This action comes after a recent agreement with the Federal Trade Commission.
OkCupid / Wikimedia CommonsWhen digital services breach their stated privacy rules to profit from your images, rest assured: they may eventually face a financial penalty, even if it takes over a decade to materialize. (Who claims that justice is extinct?) In a recent report by Reuters, AI firm Clarifai announced that it has erased approximately 3 million user profile pictures originally harvested from the dating platform OkCupid back in 2014. This move aligns with a resolution finalized last month between the FTC and Match Group, the parent company of OkCupid.
According to reports, Clarifai, based in Delaware, formally confirmed the destruction of this data to the FTC on April 7. The firm also verified to U.S. Representative Lori Trahan (D-MA) that it had dismantled any AI models trained using the compromised information. Clarifai informed the representative’s office that the data was never distributed to outside entities.

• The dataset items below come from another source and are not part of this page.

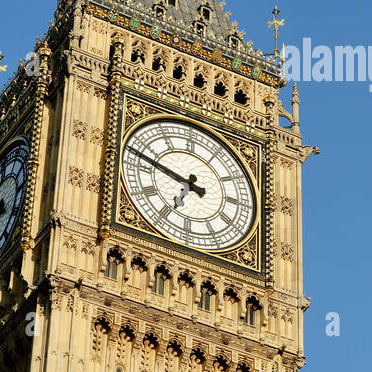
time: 6:47
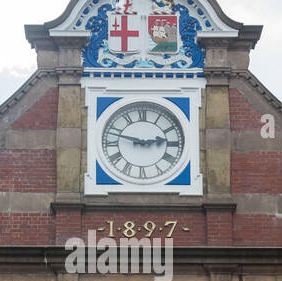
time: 2:47
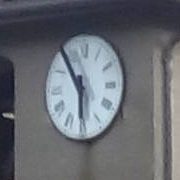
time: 5:54
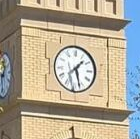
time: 1:27
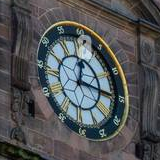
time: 12:14
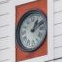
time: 1:11
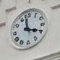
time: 3:58
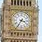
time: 3:35
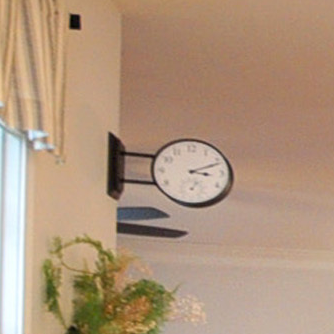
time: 3:11
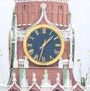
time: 1:32
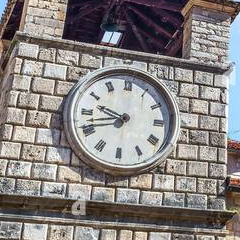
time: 9:42
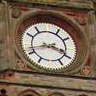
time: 3:42
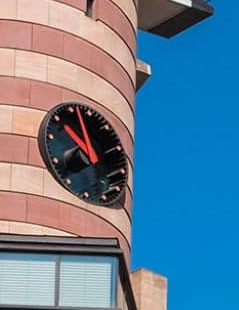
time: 9:57
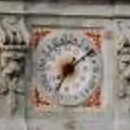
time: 7:08
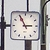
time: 2:55
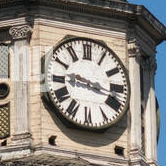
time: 9:17
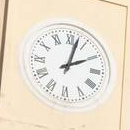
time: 2:02
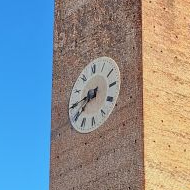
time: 7:44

The FTC launched its probe in 2019, following a The New York Times exposed that Clarifai had constructed a training dataset utilizing photos from OkCupid dating profiles. This practice directly contravened OkCupid’s privacy guidelines. Court papers examined by Reuters show that Clarifai requested the data from OkCupid leadership in 2014, and they apparently complied.
Clarifai employs this unsettling facial profiling demonstration to market its offerings.
(Clarifai)
“We are gathering data at the moment and just realized that OkCupid must have a HUGE amount of awesome data for this,” Clarifai founder Matthew Zeiler wrote in an email to OkCupid co-founder Maxwell Krohn. The AI startup utilized the dating site’s images to develop a facial recognition tool capable of determining a person’s age, gender, and race. (Another questionable and ethically dubious concept from Clarifai, involving unauthorized access to unsecured city surveillance cameras, was reportedly discontinued.)
Zeiler previously advised The New York Times in 2019 that the public should simply accept the situation. “There has to be some level of trust with tech companies like Clarifai to put powerful technology to good use, and get comfortable with that,” the AI founder stated. Some of OkCupid’s founders were reportedly investors in Clarifai.
Under the terms of the agreement, the FTC “permanently prohibited” OkCupid from misrepresenting its data collection and privacy controls. TechCrunch observes how peculiar it is to use that as a penalty, given that FTC rules already bar that behavior.